I've heard of people vacuum-sealing milk in jars, but I've not met anyone who does it. Has anyone on here tried it? What paraphernalia would I need to do it? How long would it keep?


----------



## Guest (Dec 18, 2012)

you can can it in a water bath canner or pressure cooker canner... easy as pie


----------



## todog (Dec 10, 2011)

wow never thought about vaccum sealing milk. i have canned it but it always tastes cooked. guess i should have asked Santa for a new vacuum sealer since mine quit this past spring.


----------



## Qadosh Adamah Lamanchas (Nov 2, 2012)

Speaking of vacuum sealers and milk, look at this video.


----------



## Qadosh Adamah Lamanchas (Nov 2, 2012)

This is where I originally saw it done!
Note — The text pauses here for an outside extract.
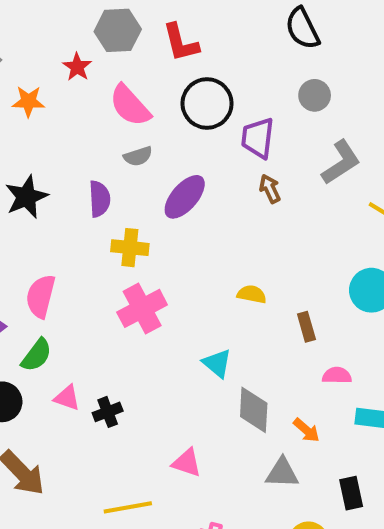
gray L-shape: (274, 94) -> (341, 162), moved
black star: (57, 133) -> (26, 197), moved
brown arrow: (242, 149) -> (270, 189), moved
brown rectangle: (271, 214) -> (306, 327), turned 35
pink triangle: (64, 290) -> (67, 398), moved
I am glad I found this video. I wanted to know if anyone else handled their raw milk by vacuum sealing the way this man does.


----------



## todog (Dec 10, 2011)

omgosh, hand sanitizer, really :shocked. i really dont see the purpose of vacuum sealing.


----------



## Qadosh Adamah Lamanchas (Nov 2, 2012)

Haha! I know, I don't think Germ-X makes a decent sanitizer at all!


----------



## swgoats (May 21, 2010)

Brilliant! (I really didn't think I'd say that about that guy.) I have noticed when I fill jars with very little headspace they last much longer, so it makes perfect sense. Yes, I'd say it extends the life by a week for sure. I actually prefer making my cheese with the older milk. It yields more curd.


----------